Mr Martin rebutted calls from backbench MPs for debate on a no confidence motion against him, saying it was up to the government or opposition to debate the issue.
Instead he used his statement to MPs, which many had suspected would feature his resignation, to outline plans to quickly introduce interim reforms of the allowances system.
It comes after days of pressure on Mr Martin to announce his decision on plans to curtail his time as Speaker - either resigning immediately or at the upcoming general election.
No such indication was given today. Instead the Speaker summoned prime minister Gordon Brown and other party leaders to a meeting within 48 hours to discuss emergency reforms to the MP allowances system.
politics.co.uk understands if an agreement is reached quickly a further statement could be made by Mr Martin before MPs rise for the half-term recess on Thursday.
This would not include any resignation announcement, however. At present Mr Martin appears determined to continue in his job.
The Speaker told MPs today they should refrain from submitting any expense claims until some way forward had been decided upon.
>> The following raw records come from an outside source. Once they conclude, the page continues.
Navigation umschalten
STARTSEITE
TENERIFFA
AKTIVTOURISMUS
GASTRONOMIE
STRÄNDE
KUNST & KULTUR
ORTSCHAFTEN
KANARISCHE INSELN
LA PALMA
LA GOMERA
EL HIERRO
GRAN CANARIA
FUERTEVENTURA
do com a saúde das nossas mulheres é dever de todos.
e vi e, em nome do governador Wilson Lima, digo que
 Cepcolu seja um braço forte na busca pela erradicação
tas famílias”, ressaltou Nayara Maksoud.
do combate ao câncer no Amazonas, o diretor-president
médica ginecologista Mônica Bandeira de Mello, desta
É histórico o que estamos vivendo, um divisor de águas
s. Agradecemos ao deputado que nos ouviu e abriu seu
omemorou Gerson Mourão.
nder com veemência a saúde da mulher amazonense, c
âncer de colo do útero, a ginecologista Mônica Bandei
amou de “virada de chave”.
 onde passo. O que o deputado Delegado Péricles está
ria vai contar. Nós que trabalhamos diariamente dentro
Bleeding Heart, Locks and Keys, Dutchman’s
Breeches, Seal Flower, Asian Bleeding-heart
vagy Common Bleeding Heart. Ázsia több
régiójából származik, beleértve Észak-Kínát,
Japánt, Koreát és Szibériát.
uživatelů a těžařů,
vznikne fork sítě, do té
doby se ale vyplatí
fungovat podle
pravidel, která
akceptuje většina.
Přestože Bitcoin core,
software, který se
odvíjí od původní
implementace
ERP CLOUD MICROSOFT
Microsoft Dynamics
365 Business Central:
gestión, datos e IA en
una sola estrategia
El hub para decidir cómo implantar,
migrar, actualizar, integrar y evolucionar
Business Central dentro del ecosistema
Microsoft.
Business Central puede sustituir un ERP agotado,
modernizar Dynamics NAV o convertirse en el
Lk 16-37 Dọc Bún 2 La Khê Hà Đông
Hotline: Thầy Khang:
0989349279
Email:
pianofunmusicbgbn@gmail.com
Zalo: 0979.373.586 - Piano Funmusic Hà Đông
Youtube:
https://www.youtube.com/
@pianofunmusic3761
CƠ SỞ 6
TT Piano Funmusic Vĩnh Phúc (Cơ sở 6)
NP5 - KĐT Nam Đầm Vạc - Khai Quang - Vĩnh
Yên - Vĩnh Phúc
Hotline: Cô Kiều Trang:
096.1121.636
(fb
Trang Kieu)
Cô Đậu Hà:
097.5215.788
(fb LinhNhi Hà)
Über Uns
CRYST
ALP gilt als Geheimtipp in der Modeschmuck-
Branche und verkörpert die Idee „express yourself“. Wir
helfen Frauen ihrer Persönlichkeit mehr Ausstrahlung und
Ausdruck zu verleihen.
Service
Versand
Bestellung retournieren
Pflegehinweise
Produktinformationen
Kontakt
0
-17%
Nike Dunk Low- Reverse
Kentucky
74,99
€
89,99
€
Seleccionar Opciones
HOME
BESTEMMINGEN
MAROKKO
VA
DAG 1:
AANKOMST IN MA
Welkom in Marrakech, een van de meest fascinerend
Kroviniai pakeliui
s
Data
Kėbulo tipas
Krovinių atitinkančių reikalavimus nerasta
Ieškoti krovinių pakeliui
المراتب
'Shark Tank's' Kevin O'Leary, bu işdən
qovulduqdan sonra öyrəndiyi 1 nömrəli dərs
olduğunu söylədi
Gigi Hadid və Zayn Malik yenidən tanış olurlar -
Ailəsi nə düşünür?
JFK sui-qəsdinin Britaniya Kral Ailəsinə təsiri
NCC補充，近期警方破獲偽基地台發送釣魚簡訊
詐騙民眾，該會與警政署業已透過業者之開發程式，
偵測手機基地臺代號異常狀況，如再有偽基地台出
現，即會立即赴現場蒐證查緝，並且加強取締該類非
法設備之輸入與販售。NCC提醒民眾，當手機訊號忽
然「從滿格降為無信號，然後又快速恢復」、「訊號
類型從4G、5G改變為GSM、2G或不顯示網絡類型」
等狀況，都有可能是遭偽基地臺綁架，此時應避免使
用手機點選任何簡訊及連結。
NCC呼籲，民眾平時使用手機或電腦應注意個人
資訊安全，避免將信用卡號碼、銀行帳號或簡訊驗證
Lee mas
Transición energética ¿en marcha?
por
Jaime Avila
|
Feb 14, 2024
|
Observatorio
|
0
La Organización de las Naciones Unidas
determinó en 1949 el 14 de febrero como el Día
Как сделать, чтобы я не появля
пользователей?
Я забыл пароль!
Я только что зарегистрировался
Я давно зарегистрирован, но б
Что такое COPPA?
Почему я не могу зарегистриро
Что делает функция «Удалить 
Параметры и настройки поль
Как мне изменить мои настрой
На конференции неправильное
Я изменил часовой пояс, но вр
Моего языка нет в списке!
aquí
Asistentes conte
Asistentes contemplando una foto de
Apologising to the public on behalf of himself and all MPs, he said: "We have let you down very badly. We must all accept blame and to that extent that I have contributed to the situation I am profoundly sorry."
A visibly shaken Mr Martin had difficulty controlling MPs, many of whom reacted angrily to his statement. MP after MP rose to raise a point of order questioning his future.
Confusion centred on whether the no confidence motion was 'substantive' or not. After consulting with his clerks the Speaker said the motion could "only be proceeded with if it is a substantive motion". The government will have to decide whether to debate it or not, Mr Martin confirmed.
David Winnick asked him whether he would "give some indication of your intentions". Mr Martin said that was "not a subject for today".
Tory grandee Sir Patrick McCormack told the Commons: "The times we are living in are unprecedented" and invited Mr Martin to "dwell" on the proposition that "the condition of the House is rather like the position of the country at the time of the Norway debate" [in 1940].
Today was the first time a no confidence motion against the Speaker has been tabled since 1695.
Among those who Mr Martin will meet at his emergency meeting is Liberal Democrat leader Nick Clegg, who has already called for him to go. He called the Speaker a "dogged defender of the status quo" yesterday. Former home secretary Charles Clarke has also backed Conservative MP Douglas Carswell's no confidence motion.
Others - especially Scottish Labour MPS - have expressed anger about criticism focusing on him.
Jim Sheridan said on the Today programme attacks against Mr Martin were "cowardly" and "opportunistic".
MPs may be looking for the Speaker's head to roll after rising public anger against the failure to reform the system. A poll published in today's Telegraph put other parties up nine points to 19 per cent.
It will be up to the government, which controls the Commons' agenda, to decide whether to vote on the no-confidence motion.
Downing Street has firmly placed the responsibility for this on leader of the House Harriet Harman's shoulders.
"It would not be appropriate for the prime minister to do anything other than respect the will of the House," the prime minister's spokesman said earlier.
"This is a matter for the business managers to consider at the appropriate time."
Gordon Brown was present in the Commons for the Speaker's statement, but left as MPs debated points of order. Mr Clegg was also present but David Cameron was absent.